I whispered after him, “No you won’t either.” To Rienzi, I said, “I hunted that rabbit for a long time. It kept chewing up Mama’s garden.”
“It has to eat too, Bud. What your uncle said about hungry people is true for everything.”
Soon, Uncle Stan set off for his favorite whiskey-joint, his black suspenders making the usual big X across the back of his white shirt. I murmured, “You recall how drunk he was, shooting the floor and falling on his face?”
“Of course.” Rienzi sat beside me with her legs dangling in the ditch. “That’s what happened to his nose, right?”
“Yep. He gets that drunk every Saturday. For some reason he’s starting early this week.”
“What happened to your stutter?”
I told her about everything that had gone on since she went back to Texas. By the time I finished my stories, I was close to tears as we sat in the cold, blue twilight.
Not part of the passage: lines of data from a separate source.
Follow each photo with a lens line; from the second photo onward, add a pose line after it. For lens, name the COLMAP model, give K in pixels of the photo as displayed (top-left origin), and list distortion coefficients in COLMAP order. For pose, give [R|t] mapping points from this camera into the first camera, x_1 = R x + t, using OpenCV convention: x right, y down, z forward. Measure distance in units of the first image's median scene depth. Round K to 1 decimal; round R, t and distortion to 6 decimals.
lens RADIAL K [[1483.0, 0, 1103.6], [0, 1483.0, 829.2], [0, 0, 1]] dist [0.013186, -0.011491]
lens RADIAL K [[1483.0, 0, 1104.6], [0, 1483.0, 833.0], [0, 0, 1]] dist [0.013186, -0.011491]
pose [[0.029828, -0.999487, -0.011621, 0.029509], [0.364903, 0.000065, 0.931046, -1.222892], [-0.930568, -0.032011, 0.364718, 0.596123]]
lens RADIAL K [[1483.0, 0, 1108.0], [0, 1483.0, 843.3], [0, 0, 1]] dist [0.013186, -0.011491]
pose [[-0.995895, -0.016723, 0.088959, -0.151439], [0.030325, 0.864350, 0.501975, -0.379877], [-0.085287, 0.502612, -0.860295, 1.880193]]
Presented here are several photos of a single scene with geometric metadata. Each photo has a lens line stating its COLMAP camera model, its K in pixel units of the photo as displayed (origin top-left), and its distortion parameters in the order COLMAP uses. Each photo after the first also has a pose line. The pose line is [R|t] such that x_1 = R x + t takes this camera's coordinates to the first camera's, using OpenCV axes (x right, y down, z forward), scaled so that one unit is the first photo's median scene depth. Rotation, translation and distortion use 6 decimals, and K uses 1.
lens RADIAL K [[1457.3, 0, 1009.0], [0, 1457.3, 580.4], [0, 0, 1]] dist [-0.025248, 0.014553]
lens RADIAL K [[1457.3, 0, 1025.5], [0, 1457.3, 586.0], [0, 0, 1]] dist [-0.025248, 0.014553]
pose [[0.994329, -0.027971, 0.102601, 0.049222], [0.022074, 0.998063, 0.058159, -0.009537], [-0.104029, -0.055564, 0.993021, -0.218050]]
Rienzi said, “It’s amazing you’re still here.”
“I keep your buckeye close.” Within my pocket, I rubbed the depression on the underside of the nut. As usual, it soothed me; the shell was turning black from so much handling.
“What I meant was, why haven’t you run away?”
I said, “Where would I go? Everybody I know is here.”
“Everybody except your friend in Texas—why didn’t you write to me?”
“I wrote a letter, I did. But my teacher said I oughta talk to you instead about… something.”
Her mouth began to form a question, but no sound came out. She narrowed her eyes into harsh slashes and said, “You told about me.”